How this profoundly disliked president and government can fall unless they themselves resign, is unclear. The government still commands a majority in parliament, so the prospect of a no-confidence motion appears slim for now. The primary opposition party appears weak, and unwilling to pursue such a course, in any case. For all this public displeasure, the opposition has not presented a concrete plan to end the crisis.

It is only in the public's continuing rage at the Rajapaksas' crippling of the economy that some little hope springs.

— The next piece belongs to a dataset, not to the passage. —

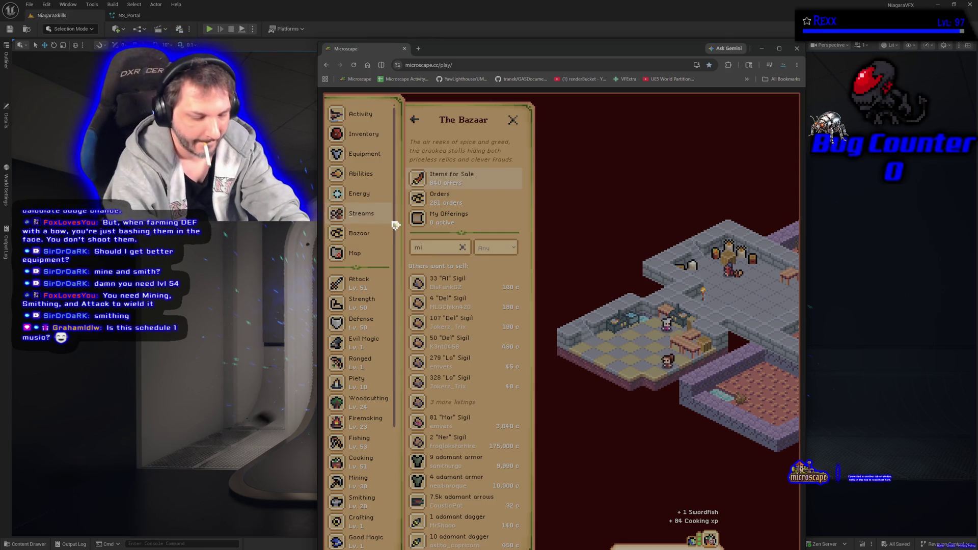
type("il scimitar")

On Sunday, in defiance of the curfew and the State of Emergency that grants extraordinary powers to police and the military, dozens of protests erupted in Sri Lanka's urban centres. The thousands-strong demonstrations were shared widely on social media, which had by now been unblocked following substantial pressure.

Whether this is a moment of genuine transformation or another cycle of Sri Lanka's self-destructive vortex depends largely on the Sinhalese majority. Have they taken on the lessons of this presidency? Or are momentarily shelving their anti-minority sentiments while bigger crises abound? Have they learned that the weapons of a heavily militarised state could just as quickly turn against them? That there exists a limit at which they too become objects of the state's violent disdain, rather than the horses on which strongman leaders ride to such unyielding power?

There is no telling how this will end.

Even the Rajapaksas' once-adoring southern supporters were so inflamed on Monday that they stormed the barricades outside the family's ancestral home in Tangalle. The president responded to nationwide calls for his removal by merely reshuffling his cabinet - a response so laughable that it may turn out to essentially be an act of escalation.

There is despair in Sri Lanka. There is hunger. The nation continues to wrestle with hours-long power cuts in suffocating heat, not knowing which direction its restless rage will spiral.